• _What you are asked to do_
Search the entries below for the word "water" and copy every line where it appears.

(Object-level change descriptions)
☆ ☆ ☆

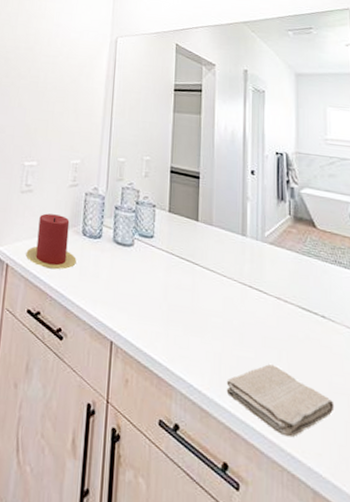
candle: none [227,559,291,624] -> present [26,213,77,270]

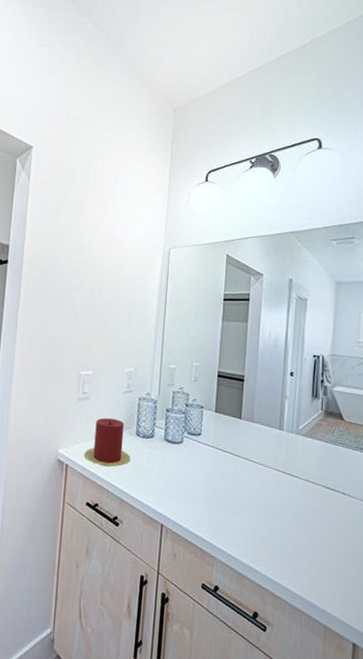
washcloth: present [226,363,335,438] -> none [259,533,347,589]

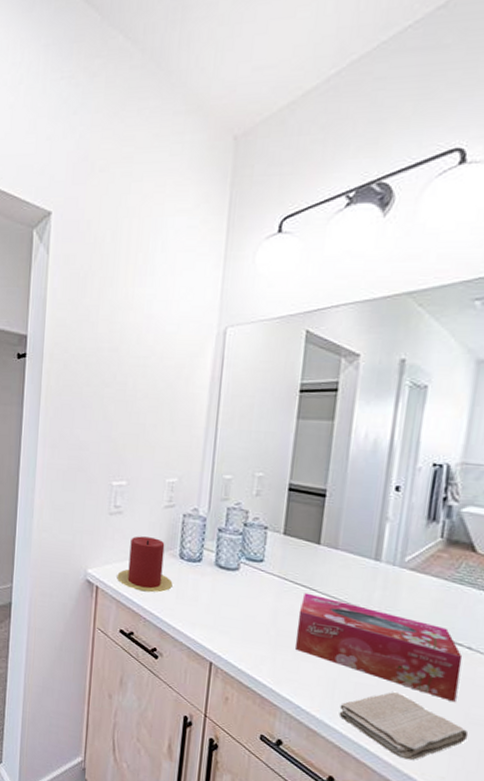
tissue box: none [226,458,340,538] -> present [296,592,463,703]
washcloth: none [259,533,347,589] -> present [339,691,469,760]

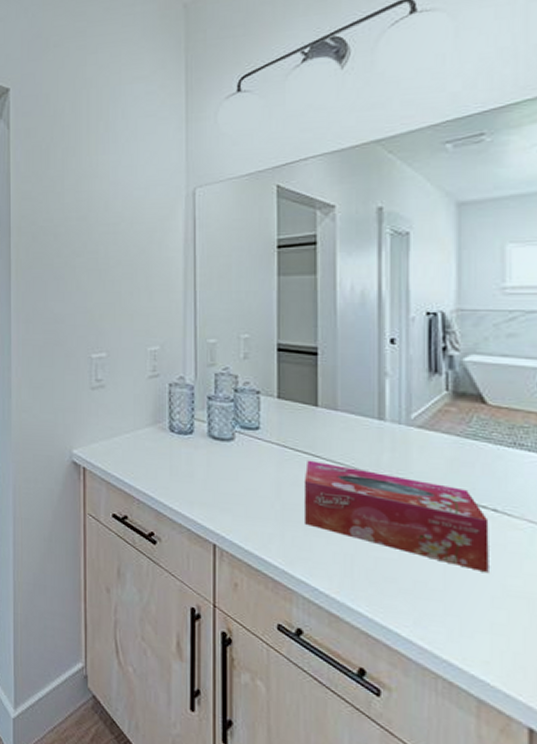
candle: present [117,536,173,593] -> none [104,410,165,471]
washcloth: present [339,691,469,760] -> none [361,564,509,644]

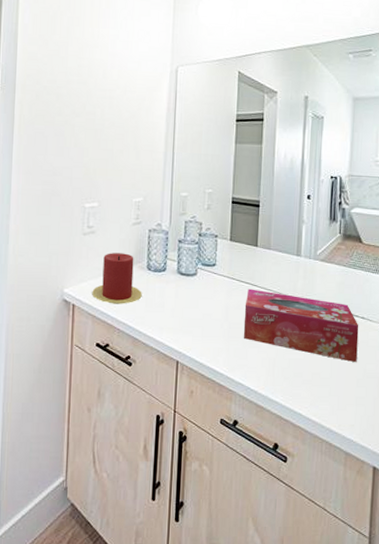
candle: none [104,410,165,471] -> present [92,253,142,304]

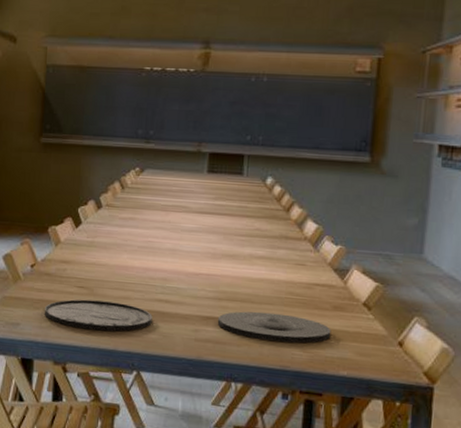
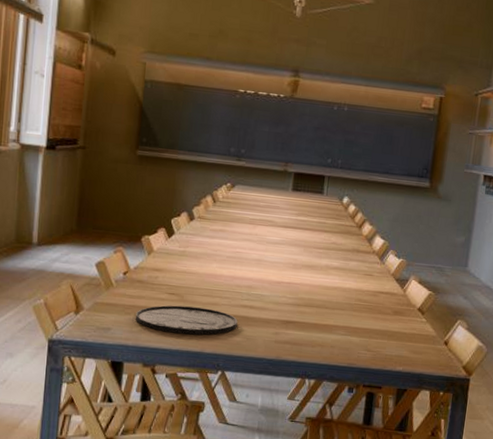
plate: present [217,311,332,343] -> none [295,316,392,344]

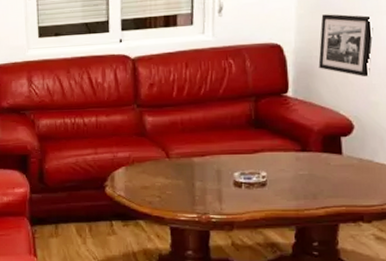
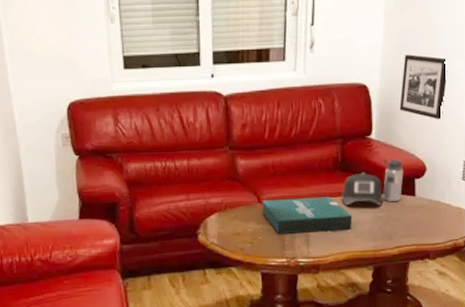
pizza box: none [170,153,270,189] -> present [262,196,353,234]
water bottle: none [256,114,327,164] -> present [341,157,404,206]

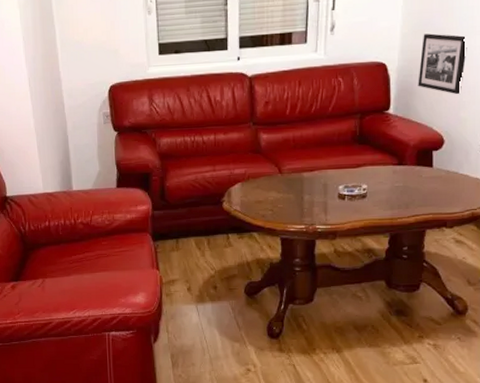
pizza box: present [262,196,353,234] -> none [282,168,370,202]
water bottle: present [341,157,404,206] -> none [359,130,421,176]

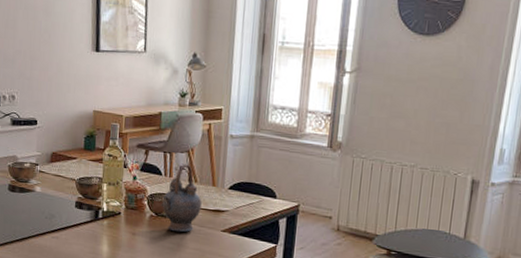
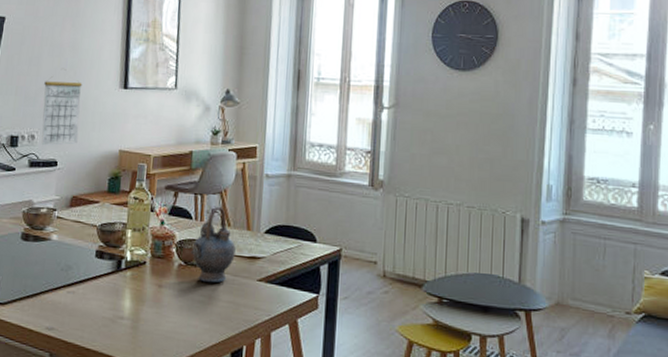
calendar: none [21,31,57,105] -> present [41,68,83,145]

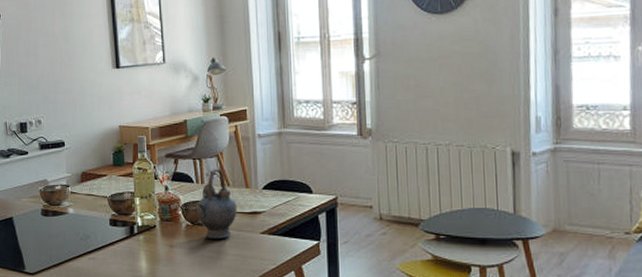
calendar: present [41,68,83,145] -> none [43,55,80,128]

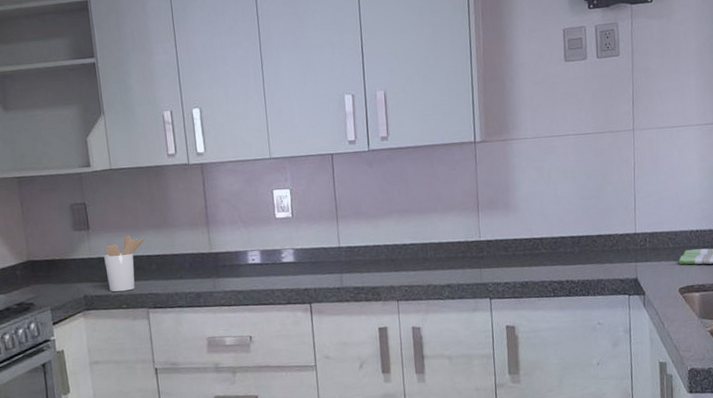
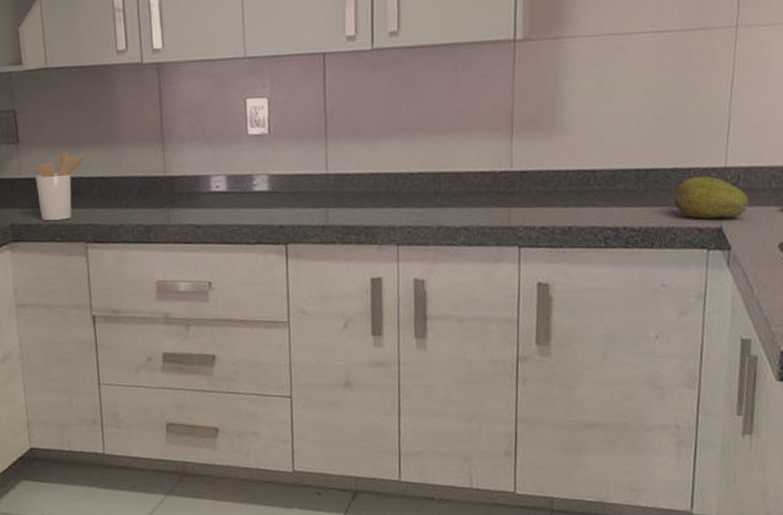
fruit: none [600,240,654,273] -> present [673,176,748,219]

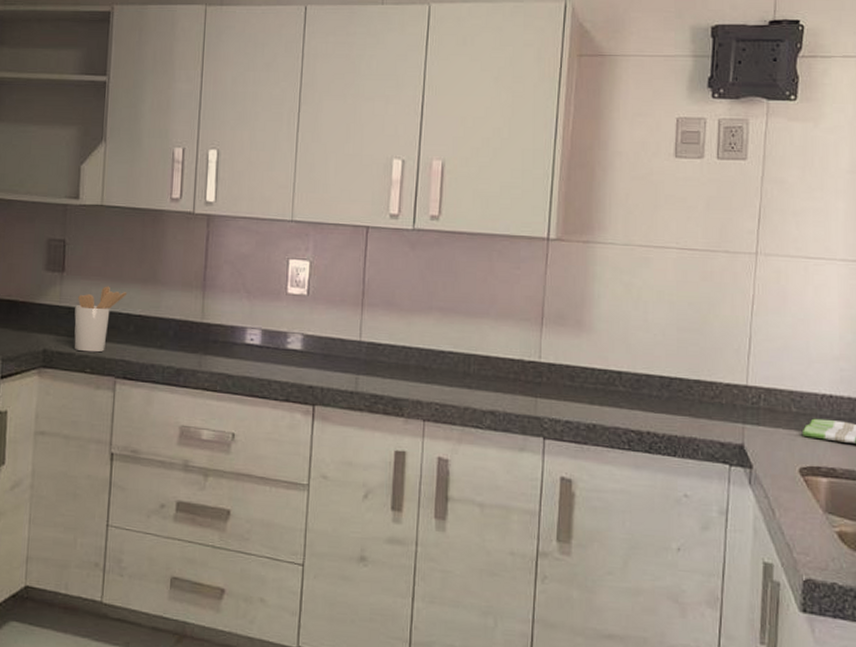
fruit: present [673,176,748,219] -> none [696,390,769,436]

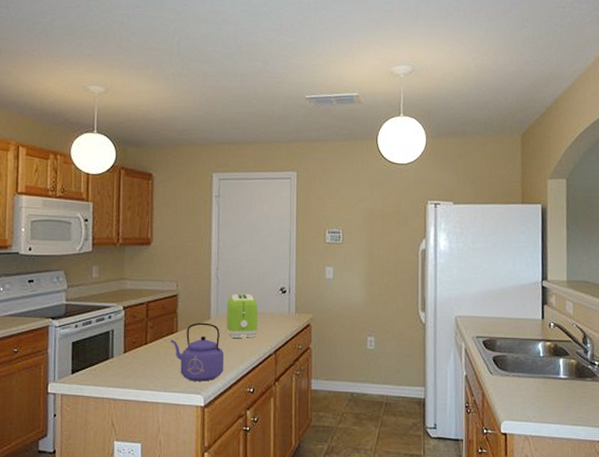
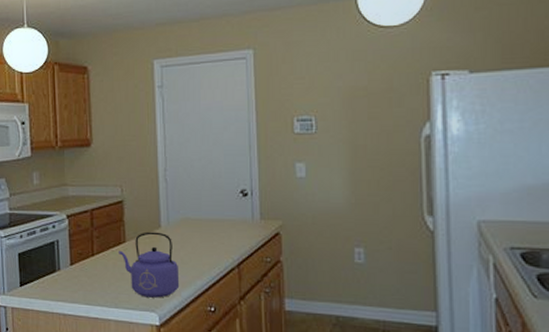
toaster: present [226,293,258,338] -> none [179,197,216,249]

☆ ☆ ☆

• _Task solution_
water bottle: none [256,114,327,164] -> present [341,157,404,206]
water bottle: present [341,157,404,206] -> none [359,130,421,176]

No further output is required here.